DATA FOR THIS EXERCISE below:
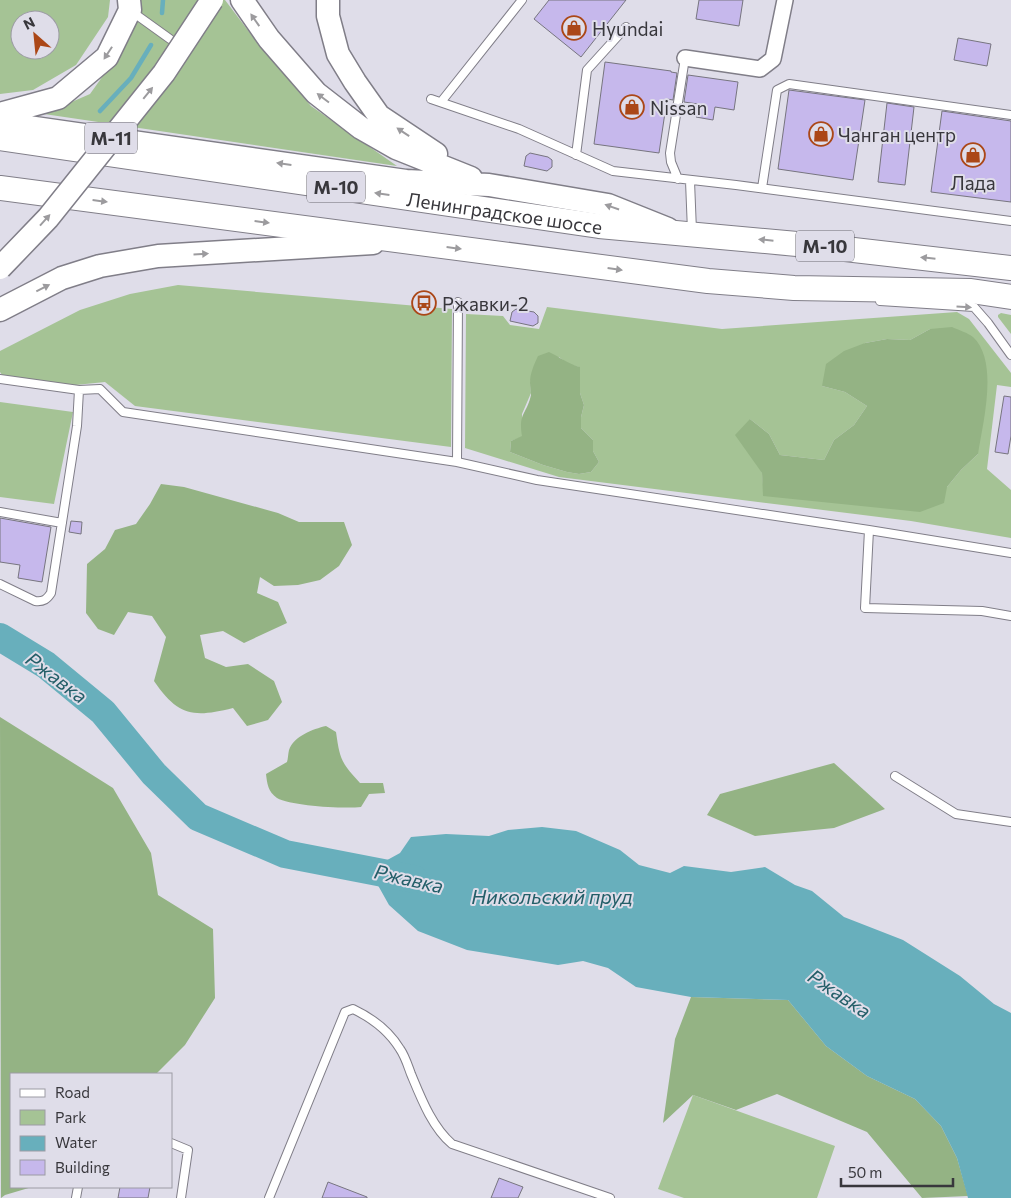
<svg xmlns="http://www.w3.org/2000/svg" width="1011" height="1198" viewBox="0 0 1011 1198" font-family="Commissioner,sans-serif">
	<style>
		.green { fill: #a5c395; fill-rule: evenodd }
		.forest { fill: #94b384 }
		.water { fill: #68afbc }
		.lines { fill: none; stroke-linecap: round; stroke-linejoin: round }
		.stream { stroke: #68afbc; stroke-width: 4.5 }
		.river { stroke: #68afbc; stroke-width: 28 }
		.building { fill: #c6b8ec; stroke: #77757f }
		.service-casing { stroke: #807e88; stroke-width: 10 }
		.minor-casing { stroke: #807e88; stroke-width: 18 }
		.primary-casing { stroke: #807e88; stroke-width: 25 }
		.trunk-casing { stroke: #807e88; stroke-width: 26 }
		.service { stroke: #fff; stroke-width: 8 }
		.minor { stroke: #fff; stroke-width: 15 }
		.primary { stroke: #fff; stroke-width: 22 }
		.trunk { stroke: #fff; stroke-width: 24 }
		.primary-bridge-casing { stroke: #807e88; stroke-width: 25; stroke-linecap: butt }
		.primary-bridge { stroke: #fff; stroke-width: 22 }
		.oneway { fill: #9c9b9e }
		.labels { text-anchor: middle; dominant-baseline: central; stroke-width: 4; stroke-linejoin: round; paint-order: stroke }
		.shield { fill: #dfdde9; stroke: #6a6970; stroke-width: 1 }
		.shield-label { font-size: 18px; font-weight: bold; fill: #38373c }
		.poi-label { font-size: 19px; fill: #38373c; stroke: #dfdde9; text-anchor: start }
		.street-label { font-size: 19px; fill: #38373c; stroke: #dfdde9 }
		.water-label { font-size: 20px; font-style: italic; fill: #235e68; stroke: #dfdde9 }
	</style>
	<rect width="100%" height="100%" fill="#dfdde9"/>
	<path class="green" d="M0,0H110L108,17L76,65L33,90L0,94ZM20,20H50V50H20Z
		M140,0H225L253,37L311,106L397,166L44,114L90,94L130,38Z
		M178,285L452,309L451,447L135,406L105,382L46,388L6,381L0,372V351L80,310L130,294Z
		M547,307L722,329L957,312L969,319L1011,373V387L997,385L987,469L1011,490V538L911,521L559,477L465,448L466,314L503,316L510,325L539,329ZM930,329L978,454L961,470L947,487L764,496L762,473L750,419L769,434L780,455L824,460L834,440L854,425L867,406L845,392L822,386L865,343L887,339L910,340ZM559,357L568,364L579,367L580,393L584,405L581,417V428L593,440V451L599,462L591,472L579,474L567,472L543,465L510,452L511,441L522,437V414L531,393L530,381Z
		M1001,313L1011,315V334L998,317V315Z
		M0,402L73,412L54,504L0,497Z
		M693,1095L835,1146L817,1198H684L658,1189Z"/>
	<path class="forest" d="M952,327C959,330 968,333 973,337C999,361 983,422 978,454L961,470L947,487L944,503L920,512L763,496L762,473L735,435L750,419L769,434L780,455L824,460L834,440L854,425L867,406L845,392L822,386L826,364L844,351L865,343L887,339L910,340L930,329Z
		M549,352C560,357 568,364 580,367V393L584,405L581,417V428L593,440V451L599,462L591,472L579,474L567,472L543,465L510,452L511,441L522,436C518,413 527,414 531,395C531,391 530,387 530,383C530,373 534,365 538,356Z
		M161,484L184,487L278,513L299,522H344L352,545L339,566L320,580L298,585L274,586L260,577L257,593L278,602L287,623L244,643L223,631L200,635L205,658L226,667L248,664L274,681L282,702L268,720L247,726L233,708C193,718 178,716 154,681L166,637L152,616L128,612L114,635L98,629L86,613L87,564L105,549L115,530L136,524L150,504Z
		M0,717L113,788L151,853L158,895L213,929L215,998L185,1045L156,1074H11V1187H32L5,1195L1,1198Z
		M326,726L336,732C340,760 341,762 360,783H383L385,793L369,794L361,807C344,809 291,806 277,798C268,792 267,783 266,774L287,762C288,759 288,754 289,750C294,736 313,729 326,726Z
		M834,763L885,809L834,828L755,836L707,815L720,794Z
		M691,997L788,1000L826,1046L867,1076L915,1099L941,1126L957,1158L968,1196L922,1198L867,1132L777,1094L736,1110L693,1095L663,1123L675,1039Z"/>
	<path class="water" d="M542,827L576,831L620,850L639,865L670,873L684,866L731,872L765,867L795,885L812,891L844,917L903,940L960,976L994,1004L1011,1013V1198H968L957,1158L941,1126L915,1099L867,1076L826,1046L788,1000L691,997L636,987L608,968L583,961L558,965L467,950L418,931L389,905L375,880L380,864L400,853L411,837L446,834L489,836L508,830Z"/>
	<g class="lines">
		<path class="stream" d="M162,13L163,0
			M100,111L131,78L151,45"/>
		<path class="river" d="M0,637L46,665L103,712L154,774L198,817L285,854L414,879"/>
	</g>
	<path class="building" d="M549,0H626L581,57L534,19Z
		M699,0H743L739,26L696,19Z
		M958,38L991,44L987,66L954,60Z
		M605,62L671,71V72L677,73L673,100L667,99L659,153L594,144Z
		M688,75L738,82L734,110L715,107L713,120L696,117L698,104L684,102Z
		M789,90L865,100L853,180L778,169Z
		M887,103L914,107L905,185L878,182Z
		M942,111L1011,121V202L931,192Z
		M530,153L548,157L552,160V167L547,171L524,166L526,156Z
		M516,309L534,312L538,316V323L533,326L510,321L512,312Z
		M1004,396L1011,397V436L1008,454L995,452Z
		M0,518L51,527L42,582L18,578L20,565L0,562Z
		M71,521L82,522L81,534L69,532Z
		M499,1178L523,1187L518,1198H491Z
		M328,1182L367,1197V1198H322Z
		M120,1187H150L148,1198H118Z"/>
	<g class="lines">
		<g class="service-casing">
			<path id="service" d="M131,11L170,39
				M431,99L519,129L613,171L736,185L1011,221
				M441,102L522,0
				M576,155L587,70L626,27
				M678,179L671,162L670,153L685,58
				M690,181L692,231
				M762,188L777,90L789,84L1011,115
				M880,301L974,307L988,323L1011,355
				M0,379L79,390L77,426L51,593C47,599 44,602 35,601L0,584
				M79,390L100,389L123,412L457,462L537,480L869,530L1011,553
				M457,462L458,302
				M0,512L62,523
				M869,530L865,608L982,611L1011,616
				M895,776L956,814L1011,822
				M171,1143L188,1150L181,1198
				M76,1198L78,1187
				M269,1198L345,1012L353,1009C372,1018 389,1031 400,1049C405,1056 408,1066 411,1074C421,1098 432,1127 452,1144L610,1198"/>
		</g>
		<g class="minor-casing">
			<path id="minor" d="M685,58L760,69L773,59L785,0"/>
		</g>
		<g class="primary-casing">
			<path id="primary" d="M242,0L269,39L316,93L361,128L396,148L471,178
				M328,0V16L338,54L355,82L379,116L436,154
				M0,114L58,98L107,57L130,10L129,0
				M0,123L406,181L489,185L608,205L668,229
				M0,310L62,278L100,266L158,256L373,243"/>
		</g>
		<g class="trunk-casing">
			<g id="trunk">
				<path id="s1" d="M0,138L599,226L819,246L1011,268"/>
				<path d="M0,188L708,281L794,288L971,291L1011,297"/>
			</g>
		</g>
		<use href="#service" class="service"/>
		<use href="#minor" class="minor"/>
		<use href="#primary" class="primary"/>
		<use href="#trunk" class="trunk"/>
		<g class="primary-bridge-casing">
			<path id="primary-bridge" d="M0,268L48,218L164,73L212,0"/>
		</g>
		<use href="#primary-bridge" class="primary-bridge"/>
	</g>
	<defs><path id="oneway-solid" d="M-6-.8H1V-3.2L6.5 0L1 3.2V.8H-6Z" transform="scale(1.25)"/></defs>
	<g class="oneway">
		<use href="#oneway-solid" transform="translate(255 20) rotate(-125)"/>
		<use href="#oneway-solid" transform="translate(108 53) rotate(123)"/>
		<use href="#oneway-solid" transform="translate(148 93) rotate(-51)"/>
		<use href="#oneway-solid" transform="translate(323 98) rotate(-143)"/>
		<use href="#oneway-solid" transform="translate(403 132) rotate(-146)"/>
		<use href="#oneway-solid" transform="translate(284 164) rotate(-172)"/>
		<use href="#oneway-solid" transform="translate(382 194) rotate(-172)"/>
		<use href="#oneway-solid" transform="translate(100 201) rotate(7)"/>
		<use href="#oneway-solid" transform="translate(612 207) rotate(-161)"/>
		<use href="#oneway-solid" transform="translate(45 220) rotate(-48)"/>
		<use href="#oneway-solid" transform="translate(262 222) rotate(7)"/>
		<use href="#oneway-solid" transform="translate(766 240) rotate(-174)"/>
		<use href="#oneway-solid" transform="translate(454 248) rotate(7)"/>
		<use href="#oneway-solid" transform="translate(201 254) rotate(-3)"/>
		<use href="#oneway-solid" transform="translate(928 258) rotate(-174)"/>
		<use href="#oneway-solid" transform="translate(615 269) rotate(8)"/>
		<use href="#oneway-solid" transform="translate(43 288) rotate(-27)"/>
		<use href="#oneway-solid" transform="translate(964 307) rotate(4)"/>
	</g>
	<defs>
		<g id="shop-ring" transform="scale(1.25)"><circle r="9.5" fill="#dfdde9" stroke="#ab4717" stroke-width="1.5"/><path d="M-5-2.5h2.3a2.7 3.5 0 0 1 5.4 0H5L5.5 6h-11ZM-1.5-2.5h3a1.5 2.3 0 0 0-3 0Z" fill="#ab4717"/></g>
		<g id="bus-ring" transform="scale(1.25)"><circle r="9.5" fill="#dfdde9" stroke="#ab4717" stroke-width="1.5"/><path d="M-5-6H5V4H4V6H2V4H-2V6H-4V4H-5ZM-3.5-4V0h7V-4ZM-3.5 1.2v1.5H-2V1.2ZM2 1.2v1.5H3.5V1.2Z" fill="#ab4717"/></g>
	</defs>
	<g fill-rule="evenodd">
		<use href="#shop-ring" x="574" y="28"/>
		<use href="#shop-ring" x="632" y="107"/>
		<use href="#shop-ring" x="821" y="134"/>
		<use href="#shop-ring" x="973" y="155"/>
		<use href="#bus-ring" x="424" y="303"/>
	</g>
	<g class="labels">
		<g class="shield">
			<rect x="85" y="122.5" width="52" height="31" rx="4"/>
			<rect x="307" y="171.5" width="58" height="31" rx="4"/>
			<rect x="796" y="230.5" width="58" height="31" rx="4"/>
		</g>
		<g class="shield-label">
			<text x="111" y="138">М-11</text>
			<text x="336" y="187">М-10</text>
			<text x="825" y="246">М-10</text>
		</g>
		<g class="poi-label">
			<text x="592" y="28">Hyundai</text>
			<text x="650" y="107">Nissan</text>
			<text x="838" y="134">Чанган центр</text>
			<text x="973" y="182" text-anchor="middle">Лада</text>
			<text x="442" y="303">Ржавки-2</text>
		</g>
		<g class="street-label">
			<text stroke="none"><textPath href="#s1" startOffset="510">Ленинградское шоссе</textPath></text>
		</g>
		<g class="water-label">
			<text transform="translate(57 677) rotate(37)">Ржавка</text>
			<text transform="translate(409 878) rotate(13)">Ржавка</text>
			<text x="552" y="896">Никольский пруд</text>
			<text transform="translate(840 993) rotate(34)">Ржавка</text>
		</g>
	</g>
	<rect x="10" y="1073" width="162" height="115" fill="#dfdde9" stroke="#9c9ba4"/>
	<rect x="20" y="1089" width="25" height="8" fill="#ffffff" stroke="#9c9ba4"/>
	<text x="55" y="1098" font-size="15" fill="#38373c">Road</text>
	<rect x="20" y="1110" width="25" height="15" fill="#a5c395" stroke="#9c9ba4"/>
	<text x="55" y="1123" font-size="15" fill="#38373c">Park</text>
	<rect x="20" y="1136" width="25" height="15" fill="#68afbc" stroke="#9c9ba4"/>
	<text x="55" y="1148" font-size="15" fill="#38373c">Water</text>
	<rect x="20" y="1160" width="25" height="15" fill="#c6b8ec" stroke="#9c9ba4"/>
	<text x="55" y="1173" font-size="15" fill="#38373c">Building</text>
	<g transform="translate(35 35) rotate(333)"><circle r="24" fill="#dfdde9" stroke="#9c9ba4"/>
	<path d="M0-4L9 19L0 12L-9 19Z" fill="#ab4717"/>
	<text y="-8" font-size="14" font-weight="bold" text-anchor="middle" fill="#38373c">N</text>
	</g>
	<path d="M841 1178v8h112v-8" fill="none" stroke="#38373c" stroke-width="2.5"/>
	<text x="848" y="1178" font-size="15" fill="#38373c" stroke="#dfdde9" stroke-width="4" paint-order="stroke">50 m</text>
</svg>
End of DATA FOR THIS EXERCISE.
EXERCISE DESCRIPTION
Given the records above, return exactly the lines starting at the line containing "#807e88; stroke-width: 10" and ending at the line containing "M140,0H225L253,37L311,106L397,166L44,114L90,94L130,38Z", including both.

EXPECTED OUTPUT
		.service-casing { stroke: #807e88; stroke-width: 10 }
		.minor-casing { stroke: #807e88; stroke-width: 18 }
		.primary-casing { stroke: #807e88; stroke-width: 25 }
		.trunk-casing { stroke: #807e88; stroke-width: 26 }
		.service { stroke: #fff; stroke-width: 8 }
		.minor { stroke: #fff; stroke-width: 15 }
		.primary { stroke: #fff; stroke-width: 22 }
		.trunk { stroke: #fff; stroke-width: 24 }
		.primary-bridge-casing { stroke: #807e88; stroke-width: 25; stroke-linecap: butt }
		.primary-bridge { stroke: #fff; stroke-width: 22 }
		.oneway { fill: #9c9b9e }
		.labels { text-anchor: middle; dominant-baseline: central; stroke-width: 4; stroke-linejoin: round; paint-order: stroke }
		.shield { fill: #dfdde9; stroke: #6a6970; stroke-width: 1 }
		.shield-label { font-size: 18px; font-weight: bold; fill: #38373c }
		.poi-label { font-size: 19px; fill: #38373c; stroke: #dfdde9; text-anchor: start }
		.street-label { font-size: 19px; fill: #38373c; stroke: #dfdde9 }
		.water-label { font-size: 20px; font-style: italic; fill: #235e68; stroke: #dfdde9 }
	</style>
	<rect width="100%" height="100%" fill="#dfdde9"/>
	<path class="green" d="M0,0H110L108,17L76,65L33,90L0,94ZM20,20H50V50H20Z
		M140,0H225L253,37L311,106L397,166L44,114L90,94L130,38Z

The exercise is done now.